Court of Appeals of Illinois, First District, Second Division

December 20, 2016

LINDY KORNER, Plaintiff-Appellant,
v.
LISA MADIGAN, in her official capacity as Attorney General of Illinois; MANUEL FLORES, in his official capacity as Acting Secretary of the Illinois Department of Financial and Professional Regulation; JAY STEWART, in his official capacity as Division Director of the Illinois Department of Professional Regulation; and SARAH PRATT, In her official capacity as Public Access Counselor for the Illinois Attorney General's Office, Defendants-Appellees.

         Appeal from the Circuit Court Of Cook County. No. 14 CH 3223 The Honorable Mary L. Mikva, Judge Presiding.
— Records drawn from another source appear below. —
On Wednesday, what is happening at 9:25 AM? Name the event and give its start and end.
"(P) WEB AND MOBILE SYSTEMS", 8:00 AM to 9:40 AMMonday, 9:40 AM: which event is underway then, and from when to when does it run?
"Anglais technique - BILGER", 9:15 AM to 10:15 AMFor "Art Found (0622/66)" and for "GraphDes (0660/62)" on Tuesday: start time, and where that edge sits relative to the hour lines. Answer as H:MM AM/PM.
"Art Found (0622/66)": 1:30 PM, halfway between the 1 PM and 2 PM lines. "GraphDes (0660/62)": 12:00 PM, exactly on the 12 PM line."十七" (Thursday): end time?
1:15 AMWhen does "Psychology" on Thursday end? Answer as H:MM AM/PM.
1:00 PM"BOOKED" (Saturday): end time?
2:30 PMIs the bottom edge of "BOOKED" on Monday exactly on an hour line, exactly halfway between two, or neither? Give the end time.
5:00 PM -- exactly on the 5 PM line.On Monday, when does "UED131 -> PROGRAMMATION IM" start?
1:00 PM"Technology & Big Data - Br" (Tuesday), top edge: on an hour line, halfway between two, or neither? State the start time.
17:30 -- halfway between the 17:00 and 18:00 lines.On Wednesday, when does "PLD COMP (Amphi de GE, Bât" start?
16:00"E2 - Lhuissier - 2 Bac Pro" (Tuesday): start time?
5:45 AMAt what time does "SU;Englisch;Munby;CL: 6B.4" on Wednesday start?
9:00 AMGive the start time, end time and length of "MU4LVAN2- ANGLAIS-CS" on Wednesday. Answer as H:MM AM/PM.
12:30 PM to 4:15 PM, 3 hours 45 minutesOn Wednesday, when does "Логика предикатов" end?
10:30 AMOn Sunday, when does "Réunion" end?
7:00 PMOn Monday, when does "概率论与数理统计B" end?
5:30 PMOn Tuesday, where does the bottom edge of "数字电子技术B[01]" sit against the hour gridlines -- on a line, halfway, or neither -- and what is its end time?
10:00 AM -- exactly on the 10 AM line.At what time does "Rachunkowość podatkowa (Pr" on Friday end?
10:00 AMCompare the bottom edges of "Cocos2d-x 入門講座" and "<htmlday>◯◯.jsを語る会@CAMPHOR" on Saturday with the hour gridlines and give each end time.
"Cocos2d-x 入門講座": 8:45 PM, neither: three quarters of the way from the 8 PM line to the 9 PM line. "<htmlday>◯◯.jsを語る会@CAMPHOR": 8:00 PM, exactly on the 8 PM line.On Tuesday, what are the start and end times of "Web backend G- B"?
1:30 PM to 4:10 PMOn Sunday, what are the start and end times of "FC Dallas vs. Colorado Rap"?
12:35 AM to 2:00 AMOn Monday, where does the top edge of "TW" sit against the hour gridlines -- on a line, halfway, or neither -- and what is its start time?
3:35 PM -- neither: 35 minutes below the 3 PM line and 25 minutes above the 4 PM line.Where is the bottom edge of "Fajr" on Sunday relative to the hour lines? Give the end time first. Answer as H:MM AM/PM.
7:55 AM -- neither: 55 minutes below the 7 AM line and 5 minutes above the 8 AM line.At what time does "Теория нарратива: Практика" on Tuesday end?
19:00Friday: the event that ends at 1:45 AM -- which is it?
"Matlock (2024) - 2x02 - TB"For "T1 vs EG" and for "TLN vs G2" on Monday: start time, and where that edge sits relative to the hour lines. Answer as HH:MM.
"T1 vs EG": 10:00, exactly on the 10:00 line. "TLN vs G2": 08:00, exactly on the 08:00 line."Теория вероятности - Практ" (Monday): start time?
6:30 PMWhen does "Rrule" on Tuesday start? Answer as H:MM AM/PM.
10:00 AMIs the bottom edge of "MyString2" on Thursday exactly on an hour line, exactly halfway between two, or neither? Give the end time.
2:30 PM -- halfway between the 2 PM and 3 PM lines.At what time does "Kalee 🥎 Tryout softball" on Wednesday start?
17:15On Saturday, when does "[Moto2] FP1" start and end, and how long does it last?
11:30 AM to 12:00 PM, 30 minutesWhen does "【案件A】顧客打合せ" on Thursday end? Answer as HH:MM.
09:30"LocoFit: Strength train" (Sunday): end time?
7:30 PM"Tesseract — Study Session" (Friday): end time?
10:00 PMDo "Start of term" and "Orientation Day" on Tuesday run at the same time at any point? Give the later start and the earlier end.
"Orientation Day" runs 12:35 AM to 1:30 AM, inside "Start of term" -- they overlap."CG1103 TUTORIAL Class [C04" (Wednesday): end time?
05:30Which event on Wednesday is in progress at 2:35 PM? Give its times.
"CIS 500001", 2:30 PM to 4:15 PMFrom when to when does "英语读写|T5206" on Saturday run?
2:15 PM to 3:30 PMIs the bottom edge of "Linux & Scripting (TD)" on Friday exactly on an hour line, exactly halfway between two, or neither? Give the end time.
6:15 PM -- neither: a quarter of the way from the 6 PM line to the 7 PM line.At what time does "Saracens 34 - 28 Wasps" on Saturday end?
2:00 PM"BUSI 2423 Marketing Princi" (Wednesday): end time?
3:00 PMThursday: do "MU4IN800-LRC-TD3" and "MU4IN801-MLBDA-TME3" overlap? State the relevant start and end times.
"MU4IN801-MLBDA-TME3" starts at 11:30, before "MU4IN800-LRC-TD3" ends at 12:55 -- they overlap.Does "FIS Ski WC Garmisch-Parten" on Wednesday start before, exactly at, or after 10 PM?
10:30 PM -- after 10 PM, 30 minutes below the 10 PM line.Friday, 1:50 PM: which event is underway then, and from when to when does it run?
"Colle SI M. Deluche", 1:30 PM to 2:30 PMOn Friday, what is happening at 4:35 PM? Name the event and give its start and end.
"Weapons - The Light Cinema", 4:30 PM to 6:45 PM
          JUSTICE NEVILLE delivered the judgment of the court, with opinion. Presiding Justice Hyman and Justice Mason concurred in the judgment and opinion.

          OPINION

          NEVILLE JUSTICE.

         ¶ 1 Lindy Korner sent the Illinois Department of Financial and Professional Regulation (IDFPR) a Freedom of Information Act request for documents in June 2013. After IDFPR denied the request, Korner, in February 2014, filed a complaint, naming several individual state officials as defendants. The defendants moved to dismiss the complaint on grounds that Korner failed to name a public body as a defendant. The trial court denied the motion, but entered judgment in favor of the defendants on the basis of a statutory amendment, effective December 31, 2013, that instructed IDFPR not to release information of the kind Korner sought. Korner claims on appeal that the amendment does not apply to her request.

         ¶ 2 BACKGROUND

         ¶ 3 Korner sent complaints to IDFPR, accusing Michael Podell, William Fischer, and Laurie McCauley, all veterinarians, of unprofessional conduct in the course of their treatment of Korner's dog. IDFPR acknowledged receipt of Korner's complaints in February 2010. On April 24, 2012, IDFPR informed Korner that it had dismissed the complaint against Podell.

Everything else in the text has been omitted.